Dopo aver camminato a lungo arrivammo a una valle stretta, incassata tra due grandi pareti a picco, posta a circa centocinquanta metri di profondità.
[…] Ora l’oscurità era profonda: non si vedeva nulla alla distanza di dieci passi.
Stavo camminando a tentoni, quando all’improvviso vidi brillare una luce bianca assai viva: il capitano Nemo aveva messo in azione il suo apparecchio elettrico.
[…] Il capitano Nemo continuò ad avanzare belle oscure profondità della foresta, i cui alberi si andavano sempre più diradando: vidi che la vita vegetale veniva a mancare prima della vita animale: le piante sottomarine erano già sparite e il suolo era arido, ma un gran numero di animali, zoofiti, articolati, molluschi e pesci di ogni genere ci sgusciavano intorno.
[…] Quella meravigliosa escursione ebbe termine quando un muro ricco di rocce superbe e di una grandezza imponente si drizzo davanti a noi, ammasso di blocchi giganteschi, enorme scogliera di granito perforata da grotte oscure, ma che non presentava nessun passaggio praticabile.

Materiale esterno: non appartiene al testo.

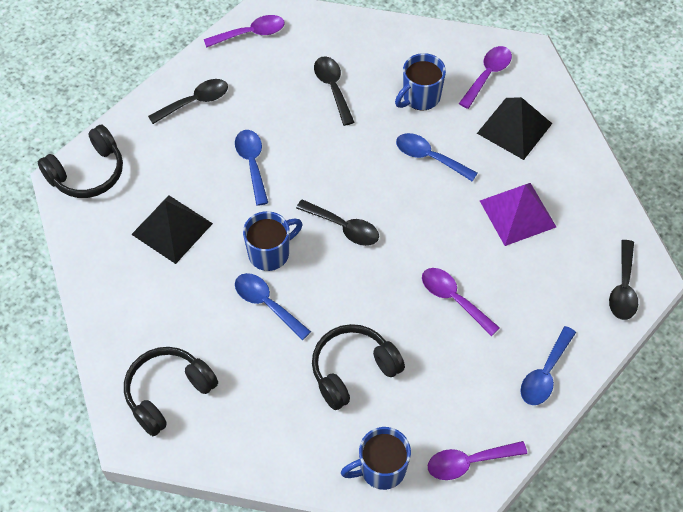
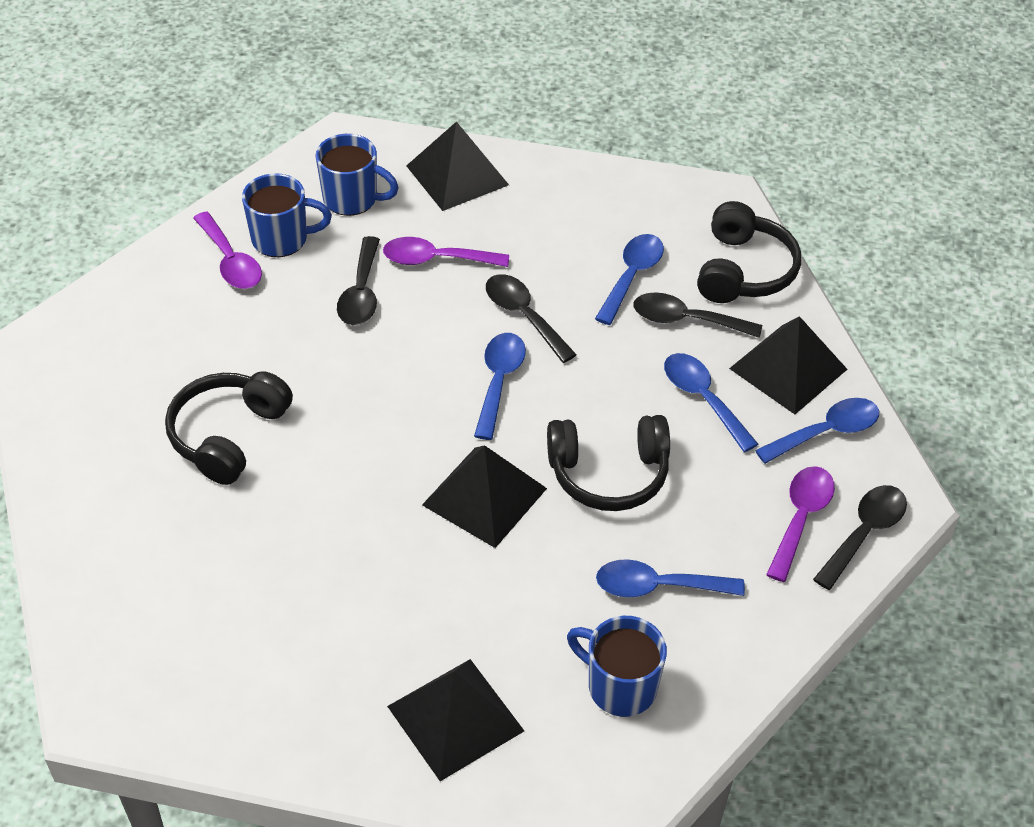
black pyramid: [131,195,213,264] [477,97,552,160] = 2 -> [387,659,524,781] [406,121,509,211] [422,445,547,548] [729,316,847,414] = 4
blue spoon: [235,130,268,206] [235,273,311,340] [396,133,478,181] [521,326,576,405] = 4 -> [474,333,526,440] [595,234,664,325] [596,559,745,597] [664,353,758,452] [755,398,879,464] = 5
purple pyramid: [480,183,556,246] = 1 -> none = 0
purple spoon: [204,15,285,48] [422,268,500,336] [428,441,527,480] [459,46,512,109] = 4 -> [193,212,262,289] [383,237,509,267] [766,466,835,582] = 3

Erano le propaggini dell’isola di Crespo. Era la terra.
Il comandante si fermò di colpo.
Con un gesto ci fece fermare e, per quanto desideroso fossi di scalare quella parete, dovetti obbedire.
Lì finiva il dominio del capitano Nemo ed egli non l’avrebbe superato: di là vi era quella parte del globo che egli non voleva più toccare.”
Tratto da Ventimila leghe sotto i mari di Jules Verne, questa bella descrizione del mondo sottomarino è anche una descrizione del limite, del confine personale che non deve essere superato. Il mondo del capitano Nemo era quello sommerso, e lì, come in una replica o meglio come in un mondo riflesso, duplicato, trova il suo rifugio. Oltre, in superficie, l’altro mondo, fermo e immobile, quello della terra asciutta, non esiste più se non nel ricordo, nelle descrizioni che il capitano poteva leggere nei dodicimila volumi della sua biblioteca sottomarina.
Amo il mare e l’acqua e non me ne vogliate amanti della montagna, ma questo è il mio elemento, il luogo dove sto meglio, dove mi sento tranquilla, in armonia, che sia calmo o tempestoso, trasparente o scuro.
Per il festeggiamento di Ferragosto quest’anno ho realizzato una piccola torta in pdz, un fondale sottomarino, ricoperto di spugne, conchiglie, stelle marine e un unico corallo, color dell’oro dedicata a Nemo, Nessuno.
Le immagini che illustrano questo post sono state scattate da me in quel bellissimo acquario del Museo della Scienza di San Francisco progettato da un altro amante del mare, Renzo Piano.